From the air, Cobre Panama looks like a wound in the jungle. Carved into the hills of Colon Province, 120 kilometers west of Panama City and 20 kilometers from the Caribbean coast, its open pits and processing facilities sprawl across 13,600 hectares of what was recently tropical forest. The mine represented the largest foreign investment in Panamanian history and produced 1.5 percent of the world's copper. Then, in November 2023, the country's Supreme Court unanimously declared its operating contract unconstitutional, and the Panamanian government ordered it closed. The story of Cobre Panama is a collision between global demand for copper, a nation's sovereignty over its resources, and a population that decided the price was too high.

Copper in the Cloud Forest

The deposits at Cerro Petaquilla were known long before modern mining arrived. During the Spanish colonial era, gold seekers established foundries and brands in the area, and rudimentary mining operations date to the 1600s. A United Nations survey in 1969 confirmed significant porphyry copper mineralization. The modern project took shape across decades of ownership changes, government negotiations, and legal disputes. By the time Canada's First Quantum Minerals acquired a controlling interest, the proven and probable reserves stood at 3.1 billion tonnes -- one of the largest new copper deposits opened globally since 2010. Commercial production began in September 2019. At full capacity, the plant processes 85 million tonnes of ore per year, producing over 300,000 tonnes of copper along with gold, silver, and molybdenum. The three SAG mills and four ball mills installed at Cobre Panama were, at the time, among the largest in the world. A dedicated 300-megawatt coal-fired power plant and a purpose-built port complete the operation's infrastructure.

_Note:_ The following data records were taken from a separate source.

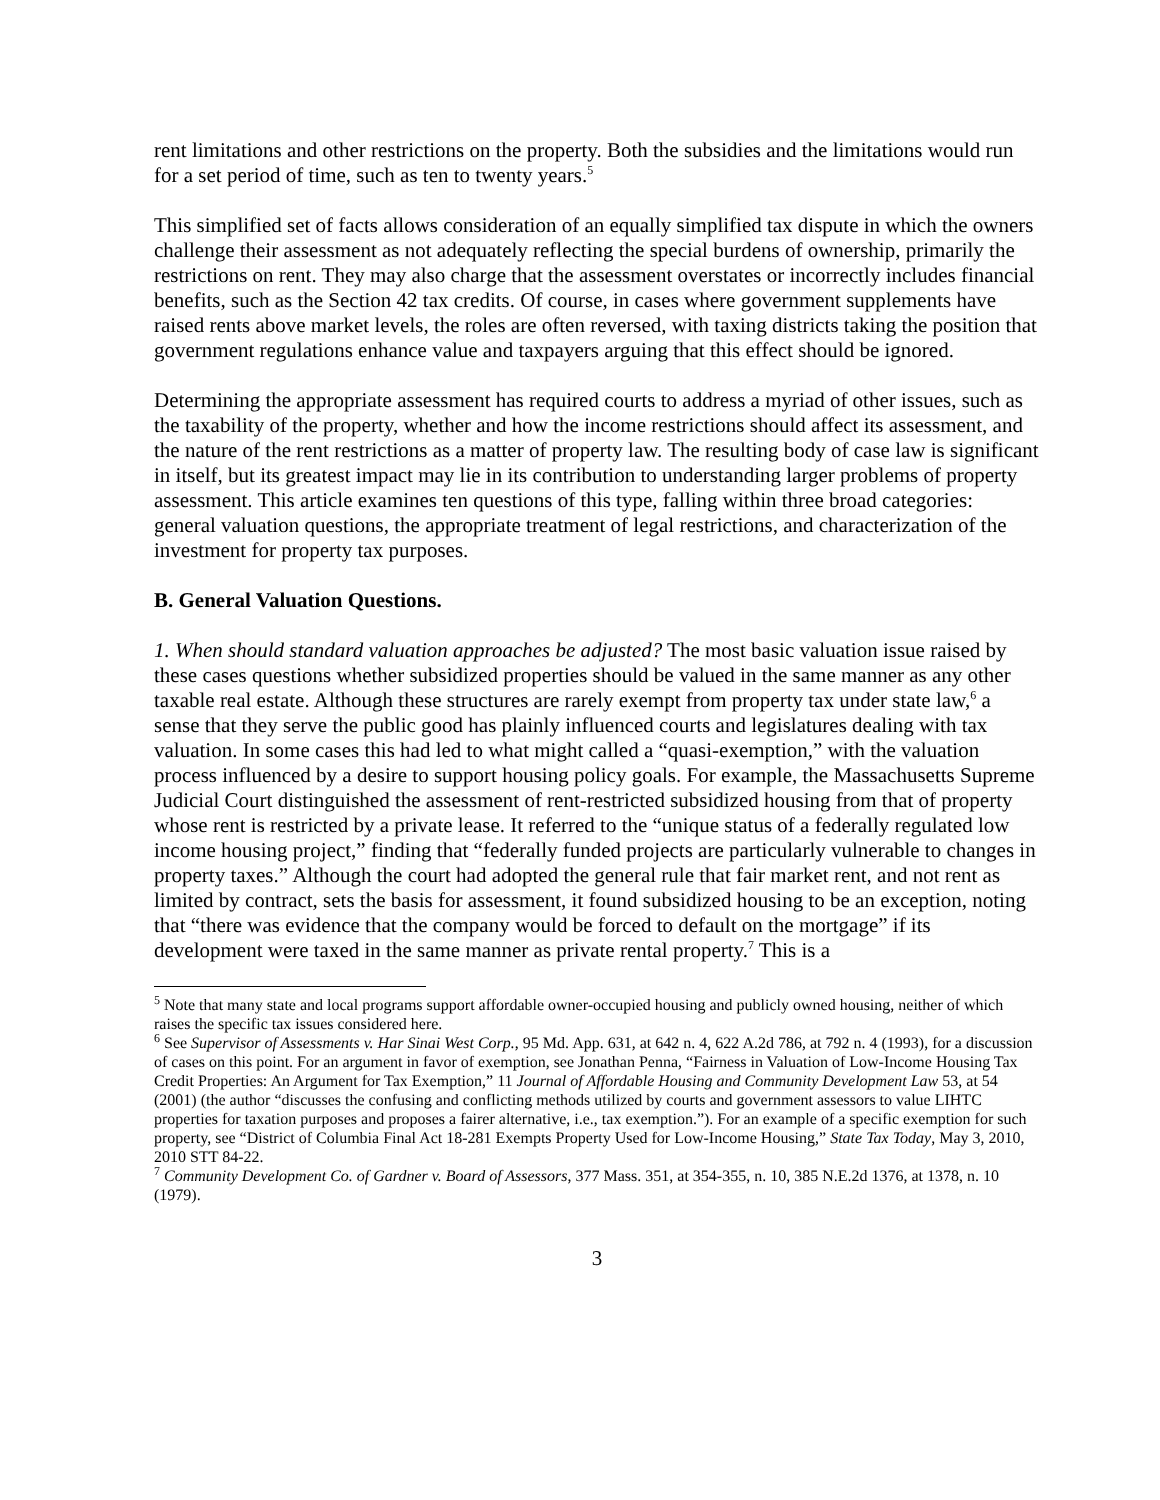rent limitations and other restrictions on the property. Both the subsidies and the limitations would run for a set period of time, such as ten to twenty years.<sup>5</sup>
This simplified set of facts allows consideration of an equally simplified tax dispute in which the owners challenge their assessment as not adequately reflecting the special burdens of ownership, primarily the restrictions on rent. They may also charge that the assessment overstates or incorrectly includes financial benefits, such as the Section 42 tax credits. Of course, in cases where government supplements have raised rents above market levels, the roles are often reversed, with taxing districts taking the position that government regulations enhance value and taxpayers arguing that this effect should be ignored.
Determining the appropriate assessment has required courts to address a myriad of other issues, such as the taxability of the property, whether and how the income restrictions should affect its assessment, and the nature of the rent restrictions as a matter of property law. The resulting body of case law is significant in itself, but its greatest impact may lie in its contribution to understanding larger problems of property assessment. This article examines ten questions of this type, falling within three broad categories: general valuation questions, the appropriate treatment of legal restrictions, and characterization of the investment for property tax purposes.
B. General Valuation Questions.
1. When should standard valuation approaches be adjusted? The most basic valuation issue raised by these cases questions whether subsidized properties should be valued in the same manner as any other taxable real estate. Although these structures are rarely exempt from property tax under state law,<sup>6</sup> a sense that they serve the public good has plainly influenced courts and legislatures dealing with tax valuation. In some cases this had led to what might called a “quasi-exemption,” with the valuation process influenced by a desire to support housing policy goals. For example, the Massachusetts Supreme Judicial Court distinguished the assessment of rent-restricted subsidized housing from that of property whose rent is restricted by a private lease. It referred to the “unique status of a federally regulated low income housing project,” finding that “federally funded projects are particularly vulnerable to changes in property taxes.” Although the court had adopted the general rule that fair market rent, and not rent as limited by contract, sets the basis for assessment, it found subsidized housing to be an exception, noting that “there was evidence that the company would be forced to default on the mortgage” if its development were taxed in the same manner as private rental property.<sup>7</sup> This is a
<sup>5</sup> Note that many state and local programs support affordable owner-occupied housing and publicly owned housing, neither of which raises the specific tax issues considered here.
<sup>6</sup> See Supervisor of Assessments v. Har Sinai West Corp., 95 Md. App. 631, at 642 n. 4, 622 A.2d 786, at 792 n. 4 (1993), for a discussion of cases on this point. For an argument in favor of exemption, see Jonathan Penna, “Fairness in Valuation of Low-Income Housing Tax Credit Properties: An Argument for Tax Exemption,” 11 Journal of Affordable Housing and Community Development Law 53, at 54 (2001) (the author “discusses the confusing and conflicting methods utilized by courts and government assessors to value LIHTC properties for taxation purposes and proposes a fairer alternative, i.e., tax exemption.”). For an example of a specific exemption for such property, see “District of Columbia Final Act 18-281 Exempts Property Used for Low-Income Housing,” State Tax Today, May 3, 2010, 2010 STT 84-22.
<sup>7</sup> Community Development Co. of Gardner v. Board of Assessors, 377 Mass. 351, at 354-355, n. 10, 385 N.E.2d 1376, at 1378, n. 10 (1979).
3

The Contract That Broke the Camel's Back

Panama has long defined itself by transit -- the Canal, the trade routes, the banking sector. Mining was never central to the national identity, and many Panamanians viewed Cobre Panama with suspicion from the start. When the government of President Laurentino Cortizo negotiated a new concession contract with First Quantum in 2023, it triggered something unprecedented: months of sustained nationwide protests. Demonstrators blocked roads, marched through Panama City, and demanded the contract's cancellation. Environmental concerns drove much of the opposition -- the mine sits adjacent to Omar Torrijos National Park and the Santa Fe National Park -- but the anger ran deeper than ecology. Critics argued that the contract gave away too much sovereignty, that royalty payments were inadequate, and that a foreign mining company had been granted rights that superseded Panamanian law. Indigenous and peasant communities, who bore the direct environmental costs, were especially vocal.

A Unanimous Verdict

On November 28, 2023, the Supreme Court of Panama delivered its ruling: Law 406, which approved the mining concession, was unconstitutional. The decision was unanimous. The justices determined that the contract infringed twenty-five articles of the Panamanian Constitution, spanning sovereignty, fundamental rights, environmental protections, and international law obligations. President Cortizo announced that the mine would close. For First Quantum Minerals, which held a 90 percent equity stake through its subsidiary Minera Panama S.A., the ruling was a financial catastrophe. The company had invested billions in infrastructure -- pits, processing plants, a power station, a port -- all of it now stranded. The mine had generated $524 million in revenue in 2019 alone and had a projected 34-year mine life. Environmental inspectors who visited the site in January 2024 documented the scale of what had been built and what now faced an uncertain future.

What Remains in the Hills

Cobre Panama sits idle. The processing plant, the coal power station, the port facilities, and the open pits remain, awaiting resolution of legal and political questions that show no sign of quick answers. First Quantum has maintained that it intends to pursue its rights. The Panamanian public, by and large, has shown no appetite for reversal. The mine's corporate social responsibility program had replanted over 1,000 hectares outside the mining zone, supported the administration of two national parks, and established a biodiversity reference collection of more than 60,000 flora and fauna samples. Whether those efforts were sufficient to offset the environmental transformation of 13,600 hectares of tropical forest is a question the courts answered and the land itself will answer over decades. For now, the jungle around Cerro Petaquilla is quiet in a way it has not been since the first drill bit touched its soil.

From the Air

Located at 8.85N, 80.64W in the hills of Donoso District, Colon Province, Panama. The mine's open pits and infrastructure are visible from altitude as a large cleared area in otherwise dense tropical forest, approximately 120 km west of Panama City. The purpose-built port on the Caribbean coast, 20 km to the north, is also visible. Nearest major airport is Tocumen International Airport (MPTO) in Panama City. The terrain is hilly with elevations around 200-500 meters. Omar Torrijos National Park borders the mining concession to the south. Weather in this Caribbean-facing region is frequently cloudy and wet.